4. EXCURS: DESCRIBING THE NETWORK BASED ON PAGE RANK
While I already said that I will not create a classic network graph, it still might be interesting to see who the major players in the book are and how there position changed over time. PageRank is not only in our case the most promising measure but arguably on of the most popular ranking algorithm as well(designed and made famous by Google founder Larry Page). Therefore, in order to illustrate some properties of the networks I focus on this indicator. But what does PageRank actually measure? Basically, there are three distinct factors that determine the PageRank of a node: (i) the number of links it receives, (ii) the link propensity of the linkers, and (iii) the centrality of the linkers. The first factor is not surprising: the more links a node attracts, the more important it is perceived. Reasonably, the value of the endorsement depreciates proportionally to the number of links given out by the endorsing node: links coming from parsimonious nodes are worthier than those emanated by spendthrift ones. Finally, not all nodes are created equal: links from important vertices are more valuable than those from obscure ones (cited from https://www.sci.unich.it/~francesc/teaching/network/pagerank).

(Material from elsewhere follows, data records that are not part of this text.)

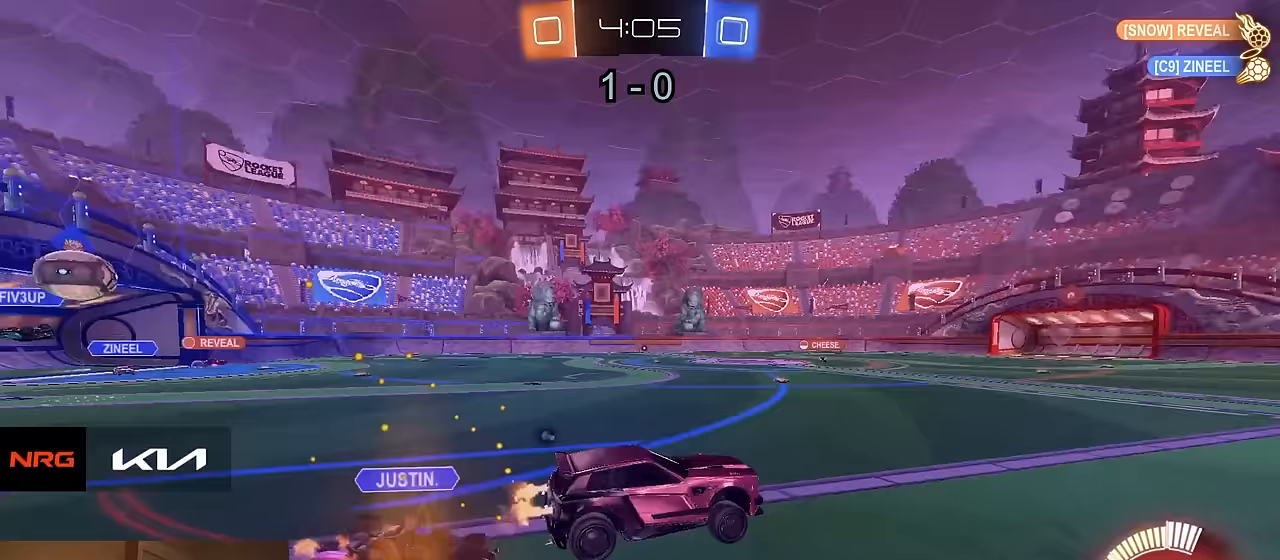
{"buttons": ["R1", "R2"], "left_stick": "center", "right_stick": "center", "events": [[17, "left_stick", "center"], [33, "TRIANGLE", "up"]]}
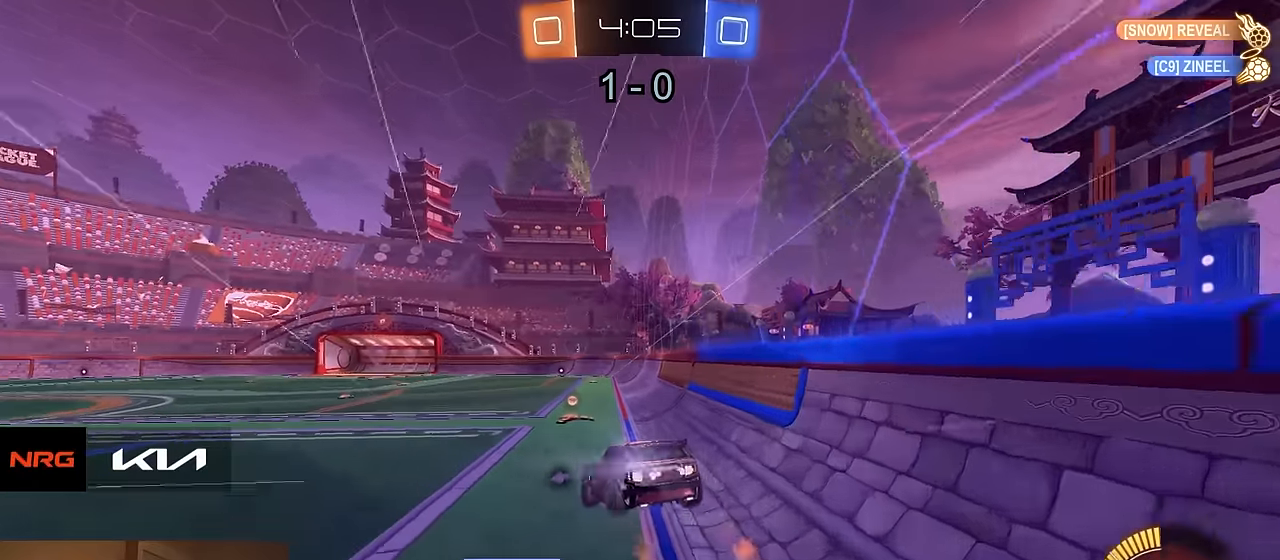
{"buttons": ["TRIANGLE", "R1", "R2"], "left_stick": "center", "right_stick": "center", "events": [[50, "left_stick", "down-right"], [150, "left_stick", "down"], [167, "R1", "up"], [283, "left_stick", "up-left"], [367, "left_stick", "center"], [483, "R1", "down"], [483, "TRIANGLE", "down"]]}
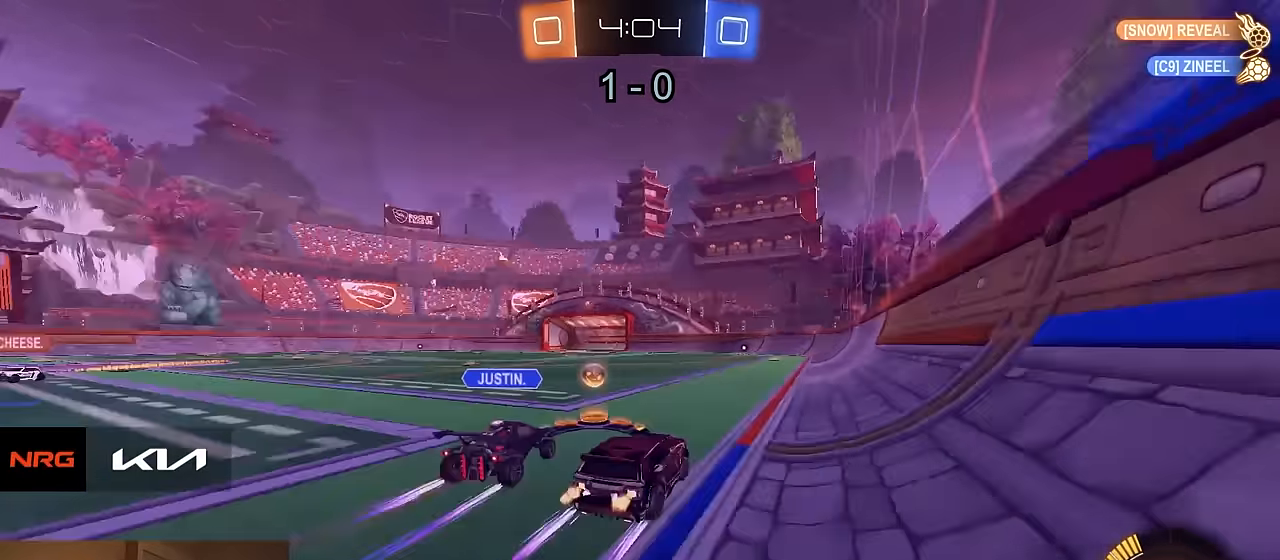
{"buttons": ["R2"], "left_stick": "left", "right_stick": "center", "events": [[83, "TRIANGLE", "up"], [167, "R1", "up"], [500, "left_stick", "left"]]}
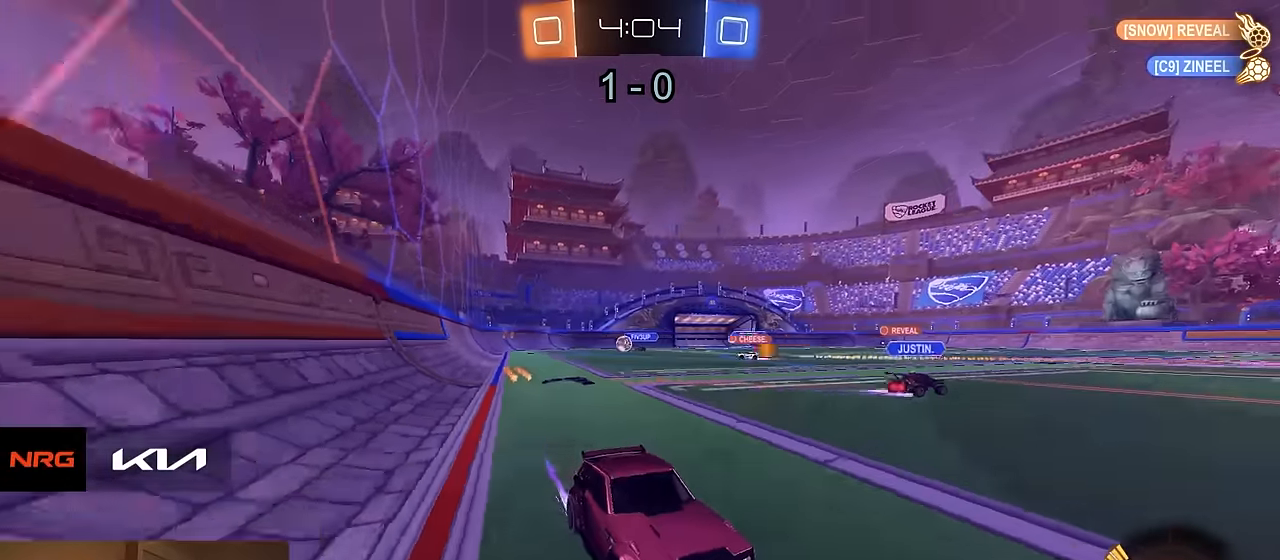
{"buttons": ["R2"], "left_stick": "left", "right_stick": "center", "events": [[167, "SQUARE", "down"], [283, "SQUARE", "up"]]}
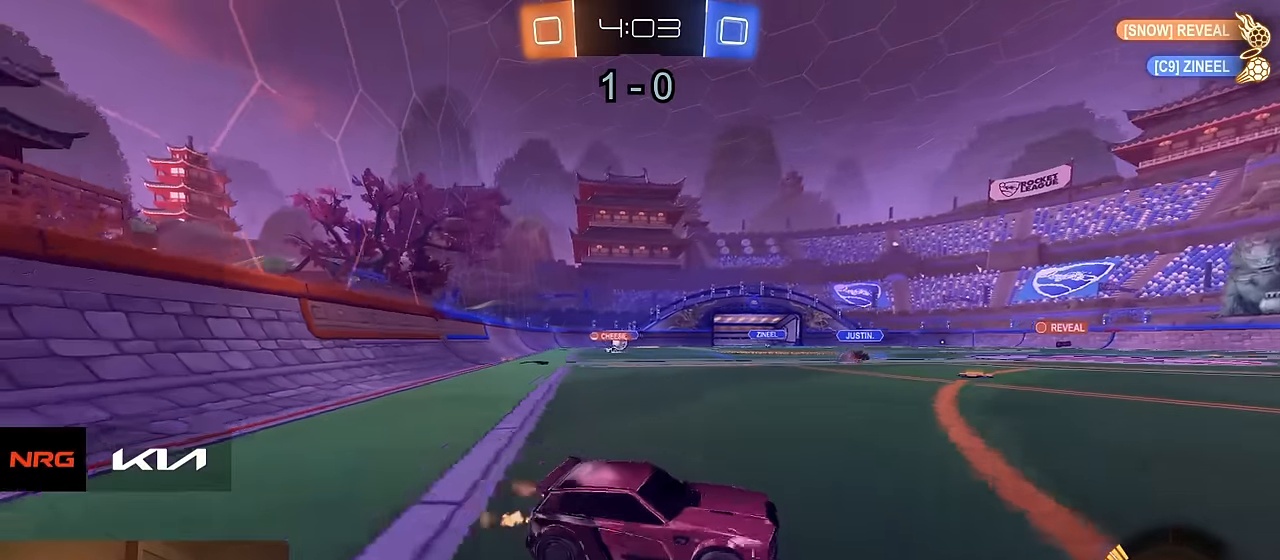
{"buttons": ["R2"], "left_stick": "left", "right_stick": "center", "events": [[150, "left_stick", "center"], [233, "left_stick", "left"]]}
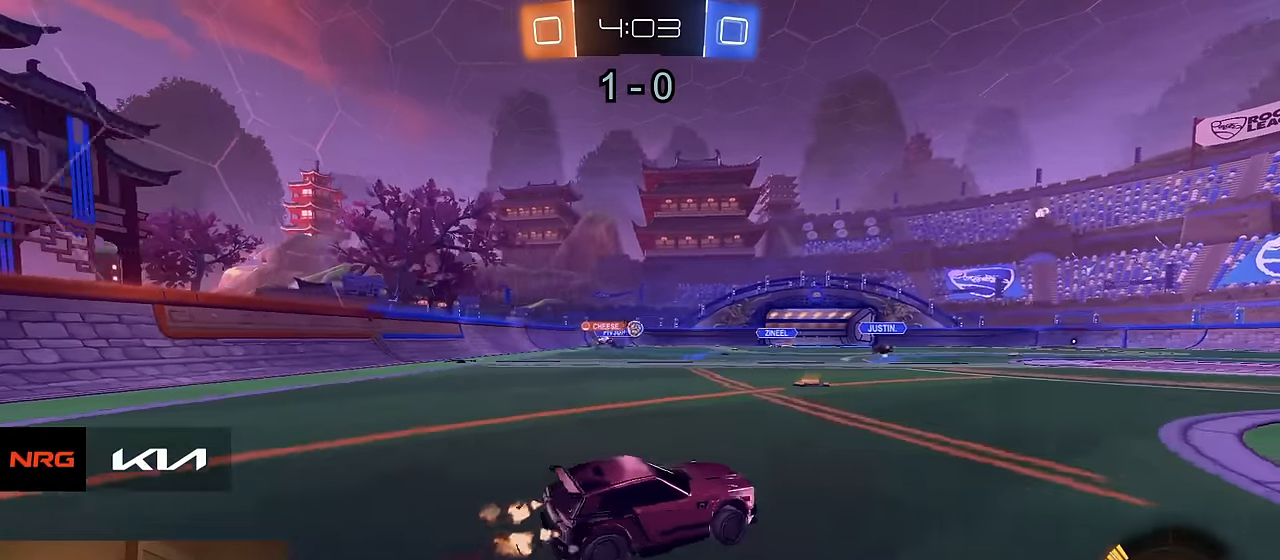
{"buttons": ["R2"], "left_stick": "right", "right_stick": "center", "events": [[267, "left_stick", "right"]]}
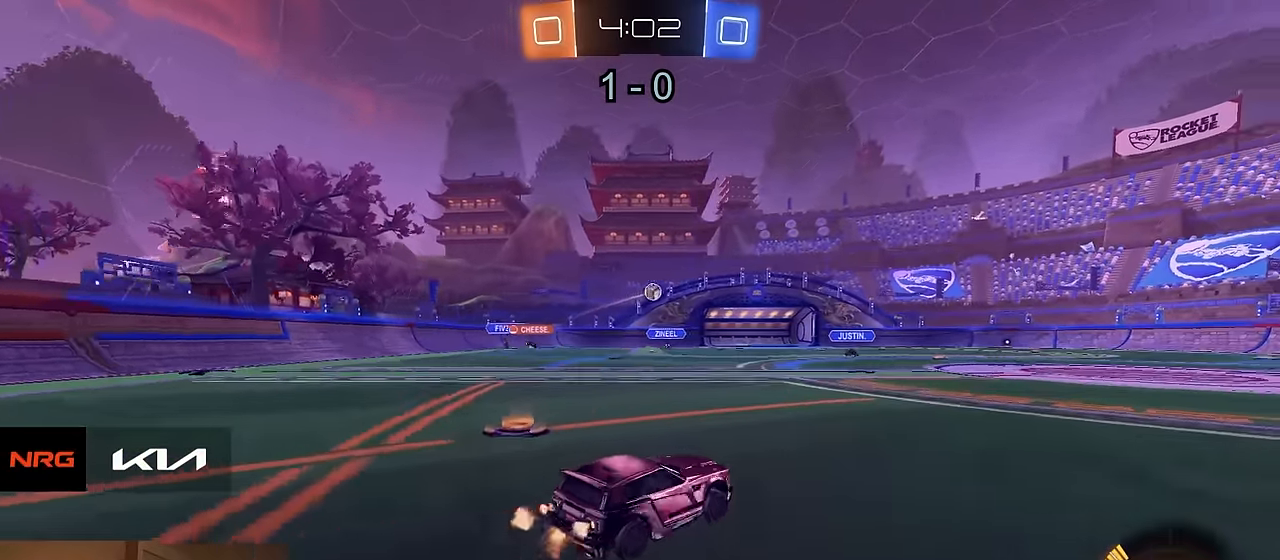
{"buttons": ["R2"], "left_stick": "down-right", "right_stick": "center", "events": [[67, "CROSS", "down"], [83, "R1", "down"], [100, "CROSS", "up"], [150, "CROSS", "down"], [200, "SQUARE", "down"], [200, "TRIANGLE", "down"], [200, "left_stick", "down-right"], [217, "CIRCLE", "down"], [267, "CIRCLE", "up"], [267, "CROSS", "up"], [267, "SQUARE", "up"], [300, "TRIANGLE", "up"], [500, "R1", "up"]]}
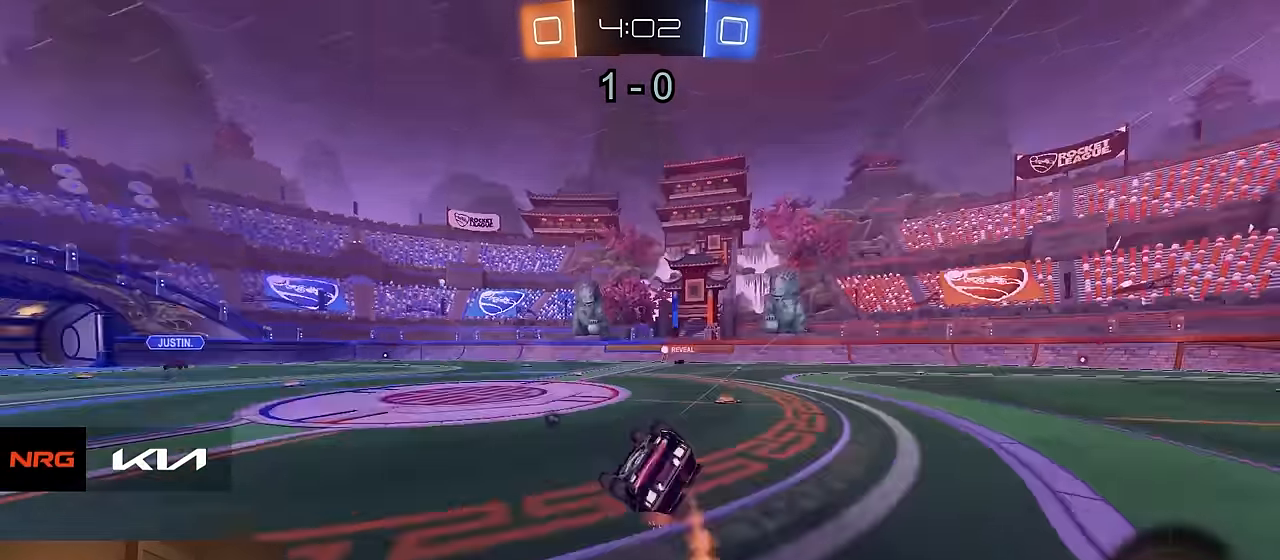
{"buttons": ["TRIANGLE", "R2"], "left_stick": "center", "right_stick": "center", "events": [[200, "L1", "down"], [450, "L1", "up"], [467, "TRIANGLE", "down"], [467, "left_stick", "center"]]}
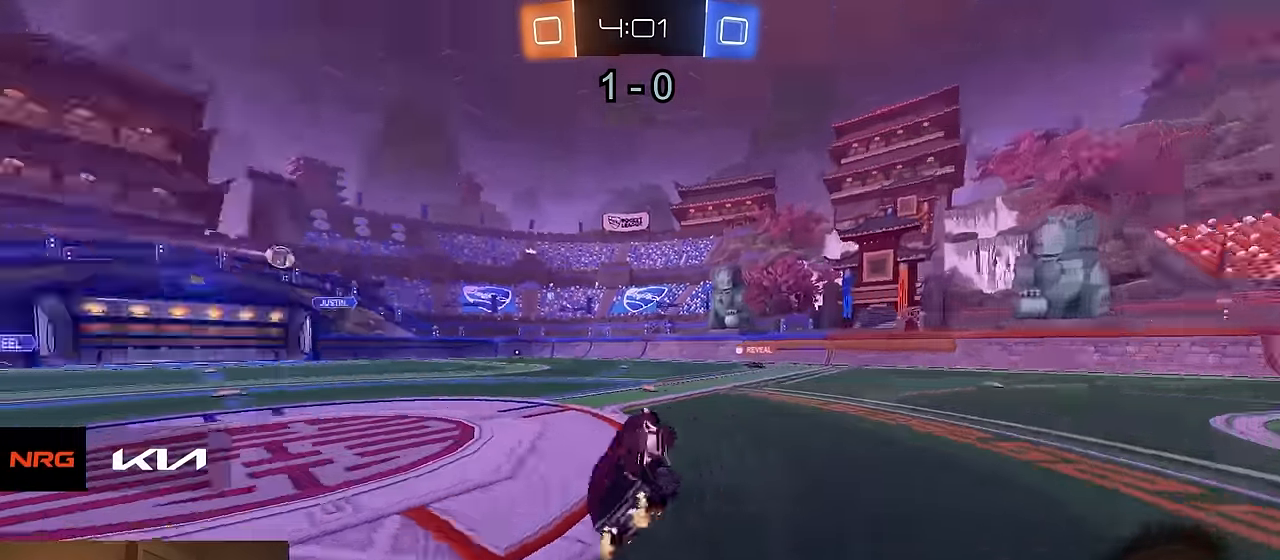
{"buttons": ["R2"], "left_stick": "center", "right_stick": "center", "events": [[67, "TRIANGLE", "up"], [84, "left_stick", "right"], [400, "left_stick", "center"]]}
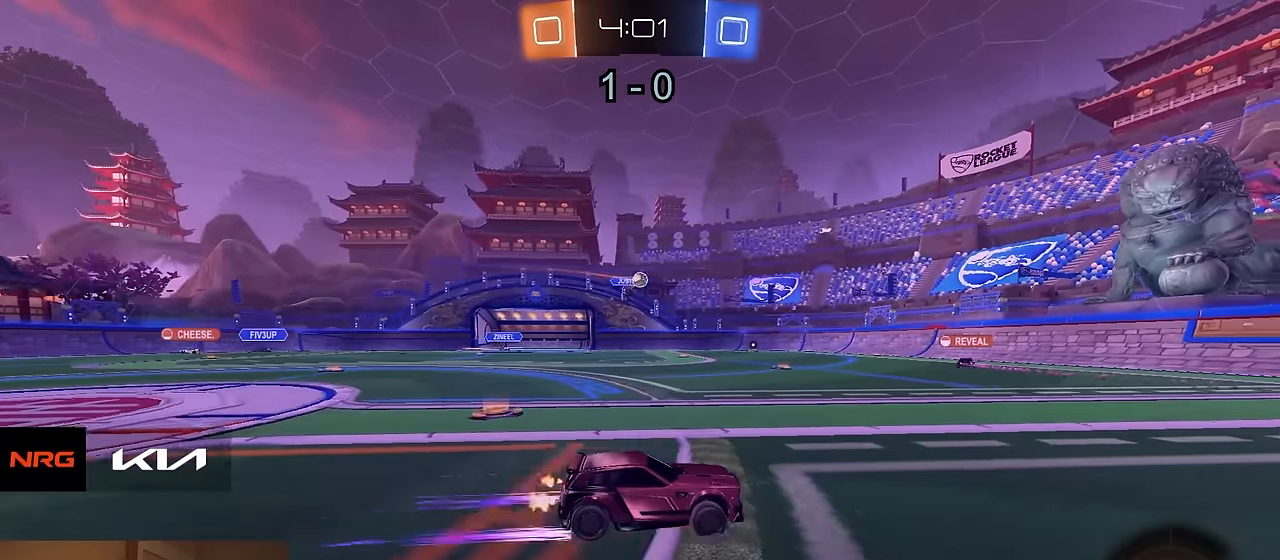
{"buttons": ["SQUARE", "R2"], "left_stick": "left", "right_stick": "center", "events": [[350, "left_stick", "left"], [450, "SQUARE", "down"]]}
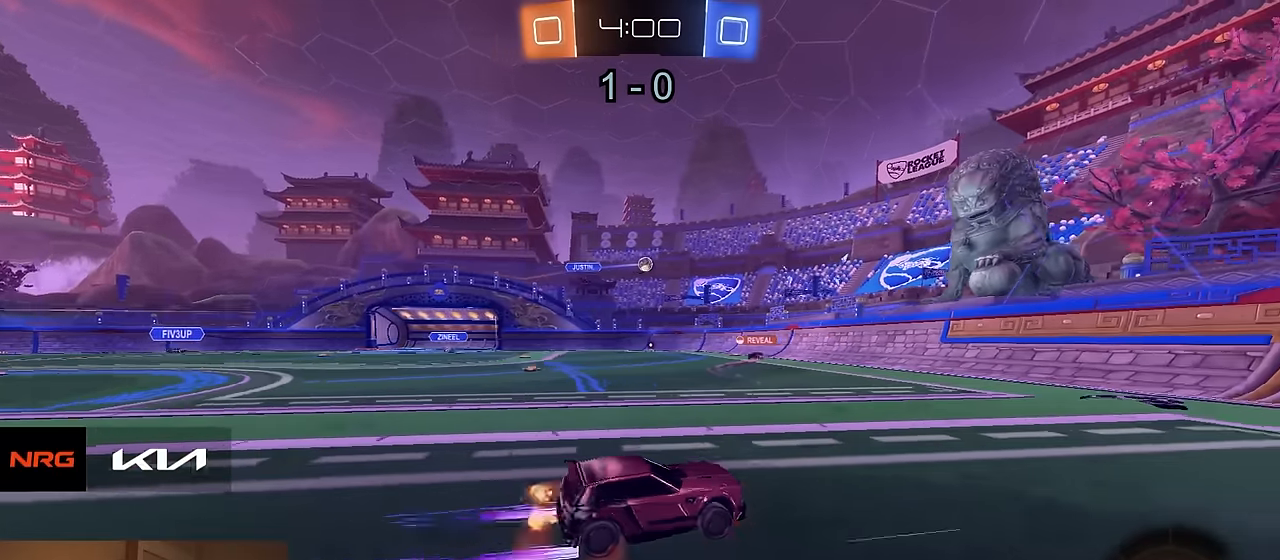
{"buttons": ["R2"], "left_stick": "left", "right_stick": "center", "events": [[84, "SQUARE", "up"], [250, "R2", "up"], [267, "L2", "down"], [484, "R2", "down"], [500, "L2", "up"]]}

The first plot below illustrates the ten most important people according to PageRank across the five books. Besides, it is shown if the character is dead or alive. For example, one can clearly see that Tyrion is one of the most powerful characters across all books. The same holds true for Jon, except that his values are biased because of the other characters named Jon. This problem becomes especially apparent when Jon Connington shows up in book 5. Other interesting patterns include among other the extraordinarily powerful duo Jaime and Cercei in book 4, Daenerys rise, as well as Sansa’s and Aryas high ranking in book 3 which frankly spoken came as a surprise. Sansa is basically a captive in King’s Landing and Arya is most of the book a captive of the hound. While one may argue that Sansa’s value as a Stark heir and a pawn for other player, I struggle to find a convincing explanation for her little sister.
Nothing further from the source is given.